Given entries Block Start

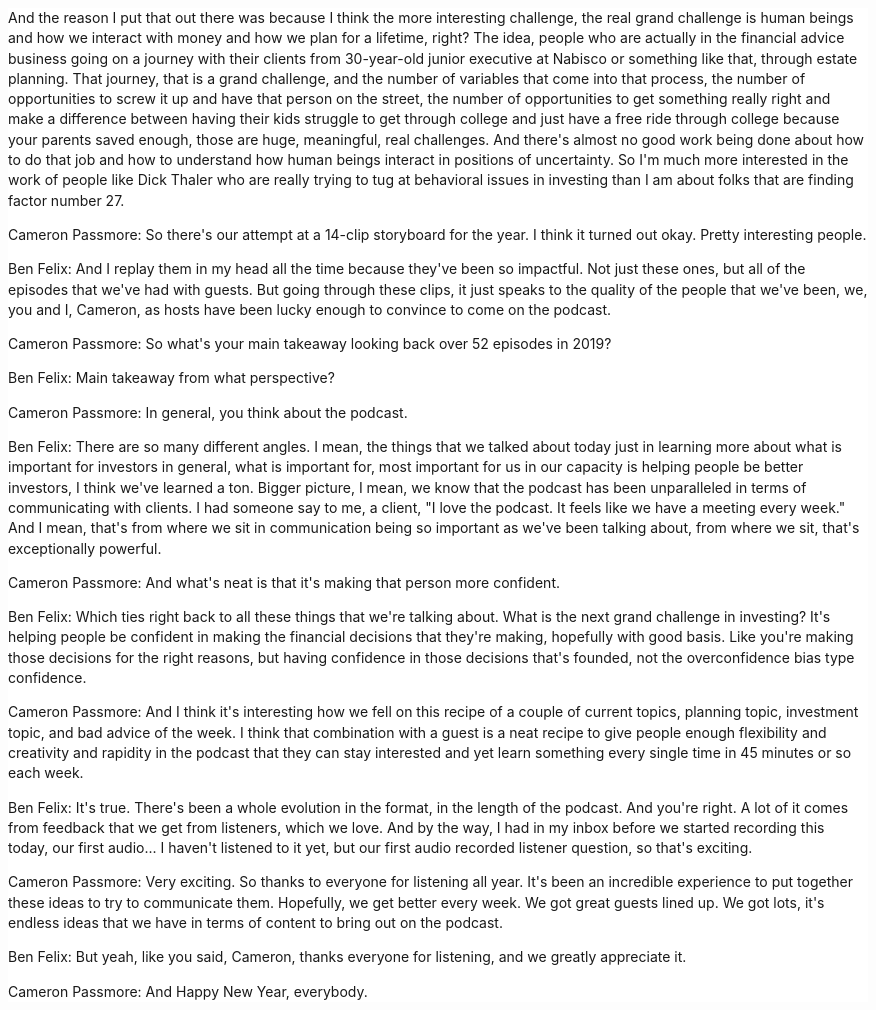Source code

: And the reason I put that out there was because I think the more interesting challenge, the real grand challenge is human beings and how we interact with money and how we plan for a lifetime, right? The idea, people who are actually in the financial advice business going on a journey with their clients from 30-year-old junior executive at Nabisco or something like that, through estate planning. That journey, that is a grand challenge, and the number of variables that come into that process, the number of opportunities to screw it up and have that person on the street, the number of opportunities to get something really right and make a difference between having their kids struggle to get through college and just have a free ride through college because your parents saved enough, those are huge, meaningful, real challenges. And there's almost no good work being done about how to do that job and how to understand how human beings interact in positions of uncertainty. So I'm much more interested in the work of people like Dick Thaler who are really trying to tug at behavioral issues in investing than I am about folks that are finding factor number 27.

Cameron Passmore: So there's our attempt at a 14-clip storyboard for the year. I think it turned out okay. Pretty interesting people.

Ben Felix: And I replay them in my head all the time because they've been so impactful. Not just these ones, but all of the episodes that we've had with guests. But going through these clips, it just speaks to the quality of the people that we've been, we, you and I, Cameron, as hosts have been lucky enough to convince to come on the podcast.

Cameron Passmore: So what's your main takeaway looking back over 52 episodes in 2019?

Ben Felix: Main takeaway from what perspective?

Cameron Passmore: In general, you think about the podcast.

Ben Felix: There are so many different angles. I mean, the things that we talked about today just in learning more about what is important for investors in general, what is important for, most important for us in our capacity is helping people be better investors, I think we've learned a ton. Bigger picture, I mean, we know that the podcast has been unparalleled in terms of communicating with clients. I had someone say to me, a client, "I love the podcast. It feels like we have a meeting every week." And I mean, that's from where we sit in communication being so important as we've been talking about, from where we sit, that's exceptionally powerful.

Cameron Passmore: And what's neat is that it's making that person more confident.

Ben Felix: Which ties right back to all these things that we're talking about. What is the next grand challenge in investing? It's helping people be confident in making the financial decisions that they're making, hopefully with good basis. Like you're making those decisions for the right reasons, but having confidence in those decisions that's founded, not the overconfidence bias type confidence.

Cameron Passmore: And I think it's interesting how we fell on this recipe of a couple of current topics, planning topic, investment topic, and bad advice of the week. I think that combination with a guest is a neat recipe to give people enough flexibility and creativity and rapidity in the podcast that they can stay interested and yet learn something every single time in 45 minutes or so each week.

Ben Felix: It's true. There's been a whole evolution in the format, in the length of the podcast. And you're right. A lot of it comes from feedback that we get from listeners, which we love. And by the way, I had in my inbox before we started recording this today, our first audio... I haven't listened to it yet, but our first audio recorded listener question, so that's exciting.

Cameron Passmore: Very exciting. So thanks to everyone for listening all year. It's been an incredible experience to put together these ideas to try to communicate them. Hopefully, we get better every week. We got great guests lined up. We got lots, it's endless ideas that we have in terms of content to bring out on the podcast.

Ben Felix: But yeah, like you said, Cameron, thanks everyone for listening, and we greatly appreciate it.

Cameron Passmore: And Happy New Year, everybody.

Given entries Block End

_Directive_
Rewrite the rows with every "podcast" changed to "show", leaving everything else untouched and omitting the pictures.

_Task result_
Source code

: And the reason I put that out there was because I think the more interesting challenge, the real grand challenge is human beings and how we interact with money and how we plan for a lifetime, right? The idea, people who are actually in the financial advice business going on a journey with their clients from 30-year-old junior executive at Nabisco or something like that, through estate planning. That journey, that is a grand challenge, and the number of variables that come into that process, the number of opportunities to screw it up and have that person on the street, the number of opportunities to get something really right and make a difference between having their kids struggle to get through college and just have a free ride through college because your parents saved enough, those are huge, meaningful, real challenges. And there's almost no good work being done about how to do that job and how to understand how human beings interact in positions of uncertainty. So I'm much more interested in the work of people like Dick Thaler who are really trying to tug at behavioral issues in investing than I am about folks that are finding factor number 27.

Cameron Passmore: So there's our attempt at a 14-clip storyboard for the year. I think it turned out okay. Pretty interesting people.

Ben Felix: And I replay them in my head all the time because they've been so impactful. Not just these ones, but all of the episodes that we've had with guests. But going through these clips, it just speaks to the quality of the people that we've been, we, you and I, Cameron, as hosts have been lucky enough to convince to come on the show.

Cameron Passmore: So what's your main takeaway looking back over 52 episodes in 2019?

Ben Felix: Main takeaway from what perspective?

Cameron Passmore: In general, you think about the show.

Ben Felix: There are so many different angles. I mean, the things that we talked about today just in learning more about what is important for investors in general, what is important for, most important for us in our capacity is helping people be better investors, I think we've learned a ton. Bigger picture, I mean, we know that the show has been unparalleled in terms of communicating with clients. I had someone say to me, a client, "I love the show. It feels like we have a meeting every week." And I mean, that's from where we sit in communication being so important as we've been talking about, from where we sit, that's exceptionally powerful.

Cameron Passmore: And what's neat is that it's making that person more confident.

Ben Felix: Which ties right back to all these things that we're talking about. What is the next grand challenge in investing? It's helping people be confident in making the financial decisions that they're making, hopefully with good basis. Like you're making those decisions for the right reasons, but having confidence in those decisions that's founded, not the overconfidence bias type confidence.

Cameron Passmore: And I think it's interesting how we fell on this recipe of a couple of current topics, planning topic, investment topic, and bad advice of the week. I think that combination with a guest is a neat recipe to give people enough flexibility and creativity and rapidity in the show that they can stay interested and yet learn something every single time in 45 minutes or so each week.

Ben Felix: It's true. There's been a whole evolution in the format, in the length of the show. And you're right. A lot of it comes from feedback that we get from listeners, which we love. And by the way, I had in my inbox before we started recording this today, our first audio... I haven't listened to it yet, but our first audio recorded listener question, so that's exciting.

Cameron Passmore: Very exciting. So thanks to everyone for listening all year. It's been an incredible experience to put together these ideas to try to communicate them. Hopefully, we get better every week. We got great guests lined up. We got lots, it's endless ideas that we have in terms of content to bring out on the show.

Ben Felix: But yeah, like you said, Cameron, thanks everyone for listening, and we greatly appreciate it.

Cameron Passmore: And Happy New Year, everybody.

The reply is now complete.